■ Working data

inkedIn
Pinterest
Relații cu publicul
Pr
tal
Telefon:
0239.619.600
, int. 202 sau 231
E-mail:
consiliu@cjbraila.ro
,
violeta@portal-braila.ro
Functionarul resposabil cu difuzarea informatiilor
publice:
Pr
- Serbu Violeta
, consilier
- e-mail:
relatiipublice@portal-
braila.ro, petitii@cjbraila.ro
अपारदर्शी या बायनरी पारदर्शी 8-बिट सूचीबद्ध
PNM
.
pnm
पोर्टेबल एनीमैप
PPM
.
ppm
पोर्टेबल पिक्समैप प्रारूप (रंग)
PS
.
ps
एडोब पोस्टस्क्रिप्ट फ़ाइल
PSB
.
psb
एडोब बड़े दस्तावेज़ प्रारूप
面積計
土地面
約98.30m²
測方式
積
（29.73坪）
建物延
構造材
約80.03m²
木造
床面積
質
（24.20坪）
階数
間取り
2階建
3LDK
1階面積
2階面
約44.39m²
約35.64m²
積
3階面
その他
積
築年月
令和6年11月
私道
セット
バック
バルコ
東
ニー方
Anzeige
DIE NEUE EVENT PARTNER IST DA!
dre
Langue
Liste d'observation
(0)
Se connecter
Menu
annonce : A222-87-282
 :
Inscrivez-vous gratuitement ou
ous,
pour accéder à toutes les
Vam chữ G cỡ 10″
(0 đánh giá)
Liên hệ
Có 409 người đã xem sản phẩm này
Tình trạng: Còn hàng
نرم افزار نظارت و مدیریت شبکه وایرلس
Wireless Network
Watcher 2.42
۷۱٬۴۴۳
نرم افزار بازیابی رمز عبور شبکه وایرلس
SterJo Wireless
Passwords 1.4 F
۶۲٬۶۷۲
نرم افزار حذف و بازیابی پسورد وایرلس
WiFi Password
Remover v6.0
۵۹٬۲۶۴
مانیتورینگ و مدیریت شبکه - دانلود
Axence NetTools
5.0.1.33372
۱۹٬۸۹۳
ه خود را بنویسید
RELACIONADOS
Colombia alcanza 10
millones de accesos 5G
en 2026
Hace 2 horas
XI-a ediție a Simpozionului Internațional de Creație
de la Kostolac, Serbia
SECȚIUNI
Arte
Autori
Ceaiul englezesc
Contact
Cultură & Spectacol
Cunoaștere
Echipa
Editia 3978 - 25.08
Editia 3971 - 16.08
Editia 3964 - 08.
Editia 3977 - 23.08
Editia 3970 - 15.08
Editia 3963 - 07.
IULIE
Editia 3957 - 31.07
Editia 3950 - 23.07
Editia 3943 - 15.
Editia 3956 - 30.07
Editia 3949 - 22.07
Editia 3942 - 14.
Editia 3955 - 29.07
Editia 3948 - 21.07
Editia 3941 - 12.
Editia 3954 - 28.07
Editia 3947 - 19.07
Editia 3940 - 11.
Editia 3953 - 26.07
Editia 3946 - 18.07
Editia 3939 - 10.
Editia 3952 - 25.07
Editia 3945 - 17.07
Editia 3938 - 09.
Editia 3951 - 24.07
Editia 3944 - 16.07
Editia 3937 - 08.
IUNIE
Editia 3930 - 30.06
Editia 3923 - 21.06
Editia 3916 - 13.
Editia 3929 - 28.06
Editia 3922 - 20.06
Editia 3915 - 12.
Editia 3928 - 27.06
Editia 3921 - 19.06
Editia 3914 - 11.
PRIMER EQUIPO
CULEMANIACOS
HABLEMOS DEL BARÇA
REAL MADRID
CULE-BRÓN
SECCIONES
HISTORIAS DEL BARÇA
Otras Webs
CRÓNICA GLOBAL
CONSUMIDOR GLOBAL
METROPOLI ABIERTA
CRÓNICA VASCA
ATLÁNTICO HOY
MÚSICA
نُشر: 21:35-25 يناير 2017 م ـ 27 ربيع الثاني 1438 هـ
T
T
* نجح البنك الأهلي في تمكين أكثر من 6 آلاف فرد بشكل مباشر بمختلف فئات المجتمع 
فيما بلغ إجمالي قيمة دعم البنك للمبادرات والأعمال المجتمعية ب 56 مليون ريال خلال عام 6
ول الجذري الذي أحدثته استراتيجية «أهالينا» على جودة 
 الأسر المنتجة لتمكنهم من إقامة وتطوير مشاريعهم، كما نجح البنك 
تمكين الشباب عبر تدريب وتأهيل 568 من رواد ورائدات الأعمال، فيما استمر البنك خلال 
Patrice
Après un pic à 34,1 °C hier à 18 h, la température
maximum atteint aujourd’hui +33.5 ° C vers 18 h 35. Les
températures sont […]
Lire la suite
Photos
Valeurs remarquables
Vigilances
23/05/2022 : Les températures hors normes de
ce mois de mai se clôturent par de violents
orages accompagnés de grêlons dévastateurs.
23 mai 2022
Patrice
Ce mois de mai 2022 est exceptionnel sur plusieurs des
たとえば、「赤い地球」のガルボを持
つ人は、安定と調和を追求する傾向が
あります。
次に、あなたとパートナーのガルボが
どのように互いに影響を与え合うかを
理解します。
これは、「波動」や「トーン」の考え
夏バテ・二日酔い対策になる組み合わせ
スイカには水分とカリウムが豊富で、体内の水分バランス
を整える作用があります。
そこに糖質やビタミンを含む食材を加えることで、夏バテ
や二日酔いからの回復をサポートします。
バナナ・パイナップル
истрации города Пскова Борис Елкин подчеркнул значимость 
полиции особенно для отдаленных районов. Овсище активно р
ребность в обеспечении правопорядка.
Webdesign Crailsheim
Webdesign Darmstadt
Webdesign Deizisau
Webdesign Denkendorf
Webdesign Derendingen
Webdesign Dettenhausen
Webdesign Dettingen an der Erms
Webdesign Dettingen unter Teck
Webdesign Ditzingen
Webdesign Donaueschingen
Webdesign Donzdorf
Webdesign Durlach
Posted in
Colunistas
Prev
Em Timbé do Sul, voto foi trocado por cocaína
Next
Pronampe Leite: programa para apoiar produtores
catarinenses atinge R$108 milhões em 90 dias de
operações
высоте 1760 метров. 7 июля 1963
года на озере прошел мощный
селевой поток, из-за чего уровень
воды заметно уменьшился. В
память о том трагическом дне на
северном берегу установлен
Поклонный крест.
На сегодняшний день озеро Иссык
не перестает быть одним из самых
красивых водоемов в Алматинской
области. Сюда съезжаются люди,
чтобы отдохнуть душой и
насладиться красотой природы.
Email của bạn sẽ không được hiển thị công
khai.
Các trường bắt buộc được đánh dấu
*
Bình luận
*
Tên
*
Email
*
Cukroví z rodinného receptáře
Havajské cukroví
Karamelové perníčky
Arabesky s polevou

■ Task description
Lines of the listing above that contain the word "Webdesign" should all be returned.

■ Result
Webdesign Crailsheim
Webdesign Darmstadt
Webdesign Deizisau
Webdesign Denkendorf
Webdesign Derendingen
Webdesign Dettenhausen
Webdesign Dettingen an der Erms
Webdesign Dettingen unter Teck
Webdesign Ditzingen
Webdesign Donaueschingen
Webdesign Donzdorf
Webdesign Durlach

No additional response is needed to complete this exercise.